Text shown
┄┄┄┄┄┄┄┄┄┄
French election: The polls, the candidates, the issues

The presidential election starts on Sunday. How will it work? Who’s in the race?

WHAT DO THE POLLS SAY?

Support for the front-runners, Emmanuel Macron and Marine Le Pen, eroded towards the end of the campaign, while Francois Fillon and Jean-Luc Mélenchon gained ground. Pollsters stress that any two of the four leading candidates could reach the run-off.

A poll of 11,601 registered voters by the Cevipof research centre, published on April 19th, showed Macron at 23 per cent, Le Pen at 22.5 per cent, Fillon at 19.5 per cent and Mélenchon at 19 per cent.

WHO ARE THE CANDIDATES?

Emmanuel Macron (39) is the youngest candidate. Polls indicate he would defeat Marine Le Pen by the widest margin of more than 20 points in the second round. Macron left Banque Rothschild to become President Francois Hollande's economic adviser, then economy minister. He founded his own centrist political movement, En Marche!! (Forward!), last year and has never been elected to political office.
┄┄┄┄┄┄┄┄┄┄
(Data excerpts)
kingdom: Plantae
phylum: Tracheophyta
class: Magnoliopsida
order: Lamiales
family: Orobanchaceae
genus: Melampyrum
┄┄┄┄┄┄┄┄┄┄
Your tasks
- A) From the French election article, extract the stretch from "Support for the" through "19 per cent.".
- B) Using the French election article, decide whether each statement agrees with it, answering yes or no and quoting the deciding words: (i) The Cevipof poll surveyed 11,601 registered voters. (ii) Macron has previously been elected to political office. (iii) Support for Fillon eroded towards the end of the campaign.
- C) Answer these from the French election article:
(i) On what day does the presidential election start?
(ii) What figure did the Cevipof poll give for Le Pen?
(iii) Which bank did Macron leave?

Answer set
- A)
Support for the front-runners, Emmanuel Macron and Marine Le Pen, eroded towards the end of the campaign, while Francois Fillon and Jean-Luc Mélenchon gained ground. Pollsters stress that any two of the four leading candidates could reach the run-off.

A poll of 11,601 registered voters by the Cevipof research centre, published on April 19th, showed Macron at 23 per cent, Le Pen at 22.5 per cent, Fillon at 19.5 per cent and Mélenchon at 19 per cent.

- B)
(i) Yes: "A poll of 11,601 registered voters by the Cevipof research centre"
(ii) No: "has never been elected to political office."
(iii) No: "while Francois Fillon and Jean-Luc Mélenchon gained ground."

- C)
(i) Sunday
(ii) 22.5 per cent
(iii) Banque Rothschild